Some nice computational properties of the (not-deterministic) automata include:
- There are no epsilon transitions.
- The automata are computable on demand, there is no need to store states and transitions in a data structure.
- The states of the automata carry error counts.
- There is a simple subsumption relation that prunes sets of states, so transitions produce small sets of states.
These allow for efficient implementation together with interesting uses.
- We not only know if two strings are within a certain edit distance, but we also know what the edit distance is if they are within the edit distance limit.
- If several strings are compared, we can rank them by their edit distance.
- We can lazily feed characters and string fragments to the automata and get the current error count.

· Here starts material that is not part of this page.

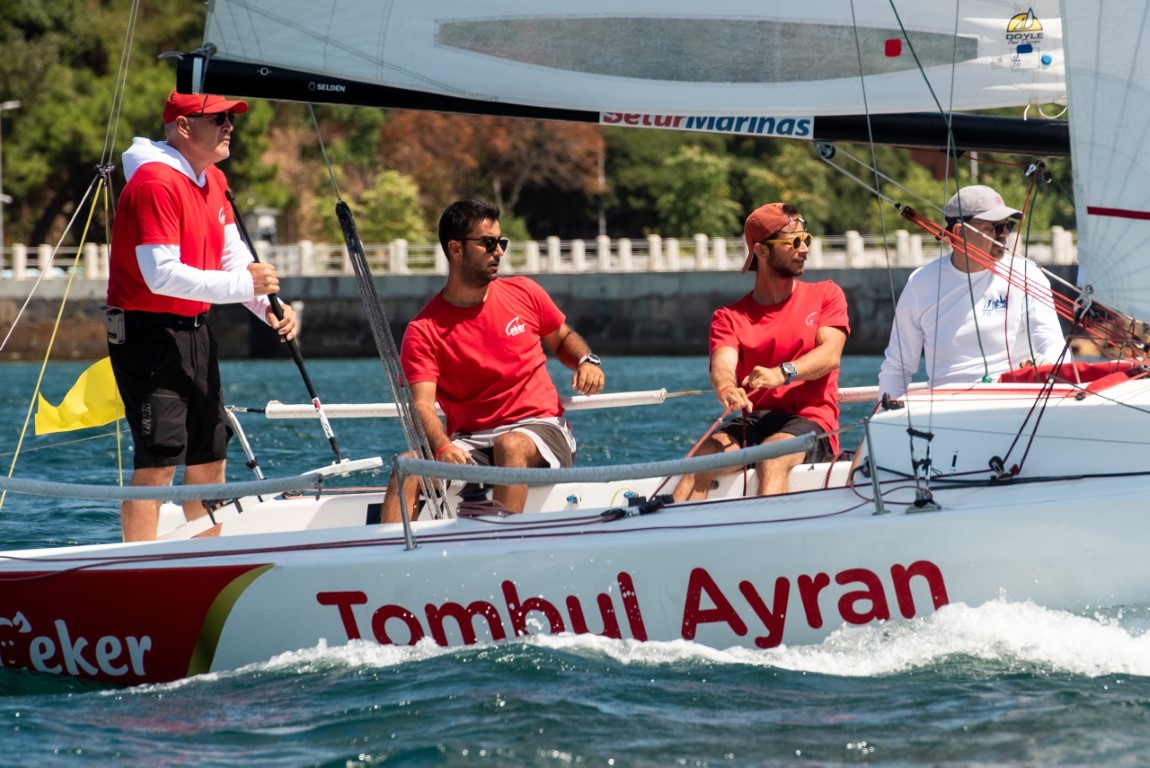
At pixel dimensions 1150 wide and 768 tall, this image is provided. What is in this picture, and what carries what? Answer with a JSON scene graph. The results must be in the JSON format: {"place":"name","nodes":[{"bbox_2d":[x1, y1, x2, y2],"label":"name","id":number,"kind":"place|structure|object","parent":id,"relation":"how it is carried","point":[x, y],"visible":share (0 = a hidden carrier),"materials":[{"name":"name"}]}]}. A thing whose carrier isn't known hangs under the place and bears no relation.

This module offers a functor to build matchers for different representations of strings and characters. For a prebuilt matcher for OCaml strings and characters, see Strings
.
String Abstraction
We abstract over strings and characters so that we do not rely on any specific encoding. We only need the following:
- a function to compute length of strings,
- a function to fetch a character at an index, and
- a function to check if two characters are equal.
module type S = sig ... end
Levenshtein Automata
Given a string representation, we produce two Automata:
Make.Lev
, for the standard Levenshtein distance.Make.Dem
, for the Demarau-Levenshtein distance which includes transpositions as a primitve edit operation.